Clinicians unite for health care reform

One of the factors that contributes to burnout in medicine is the inefficient and cumbersome nature of the systems in which we practice. This is especially true for compassionate, trauma-informed clinicians who must watch their patients suffer in a system that clearly has historical and current harms. By 2008, when I started my nonprofit, disparities had already cost this country millions of dollars and countless lives. We now have more precise data on these losses and the enormous cost to our health system. Not only would universal health care help solve this problem of health disparities, but by eliminating the constant need to accredit, negotiate and pay for the plethora of different insurance plans and their requirements, it would also mobilize thousands of administrative staff to other professions. , perhaps real medicine where we know there is a detrimental shortage.

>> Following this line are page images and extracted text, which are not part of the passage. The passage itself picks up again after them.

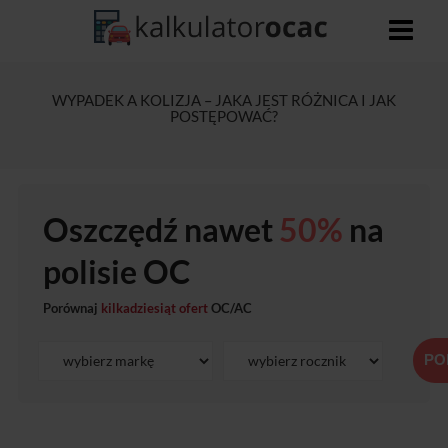
WYPADEK A KOLIZJA – JAKA JEST RÓŻNICA I JAK
POSTĘPOWAĆ?
Oszczędź nawet
50%
na
polisie OC
Porównaj
kilkadziesiąt ofert
OC/AC
PO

In 2015, I wrote a letter to the CDC asking them to recognize racism as a public health crisis and received a response at first superficial, bordering on disdain, then empathy, then ‘indignation. As municipalities and organizations across the United States acknowledge, former CDC Director Rochelle Walensky recognized it as a “serious public health problem” due to the disproportionately severe toll in communities of color. The simple fact that she underestimated this crisis and only when she left office is significant, and some would say it is an example of institutional racism, and we have heard nothing from this from his replacement. For those most at risk, most people of color know that these systems work as intended, to exclude them. Whether because of this racism, well-paid lobbyists, fear of long wait times (already a problem), or poor quality of services, every president who has attempted to create a universal health care system has been defeated. As clinicians, we are in a unique position to strategize and add this to the fight, particularly post-pandemic when our work is recognized.

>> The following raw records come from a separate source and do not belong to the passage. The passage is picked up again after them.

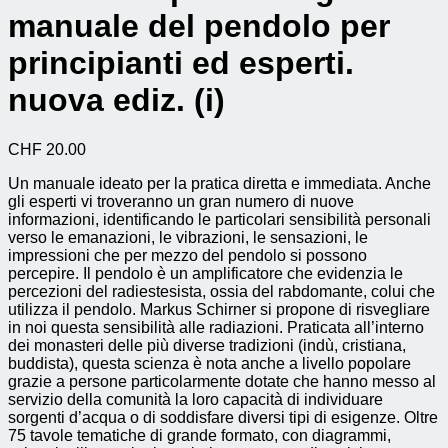
manuale del pendolo per
principianti ed esperti.
nuova ediz. (i)
CHF
20.00
Un manuale ideato per la pratica diretta e immediata. Anche
gli esperti vi troveranno un gran numero di nuove
informazioni, identificando le particolari sensibilità personali
verso le emanazioni, le vibrazioni, le sensazioni, le
impressioni che per mezzo del pendolo si possono
percepire. Il pendolo è un amplificatore che evidenzia le
percezioni del radiestesista, ossia del rabdomante, colui che
utilizza il pendolo. Markus Schirner si propone di risvegliare
in noi questa sensibilità alle radiazioni. Praticata all’interno
dei monasteri delle più diverse tradizioni (indù, cristiana,
buddista), questa scienza è nota anche a livello popolare
grazie a persone particolarmente dotate che hanno messo al
servizio della comunità la loro capacità di individuare
sorgenti d’acqua o di soddisfare diversi tipi di esigenze. Oltre
75 tavole tematiche di grande formato, con diagrammi,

If we clinicians come together as UK clinicians have done, we can demand more responsive and agile systems that serve practitioners and patients instead of insurance companies and their executives, who strategize to refuse services, medications and healing interventions. Burnout is huge because bureaucracy prevents us from doing the one thing that combats it: helping patients. I recently accepted a position at a county clinic to directly serve patients who need me most as a clinician of color, and it took three months for four different staff members to credential me, even though I have worked at the same clinic for almost 16 years and previously worked at the county medical center. Meanwhile, patients at the clinic have to be booked out for months due to staff shortages. It also contributes greatly to health disparities, estimated at $451 billion annually, which would largely cover this cost and contribute to health justice. There is still much to discuss, think about and collaborate to solve the problem.

Leslie Gregory is a medical assistant.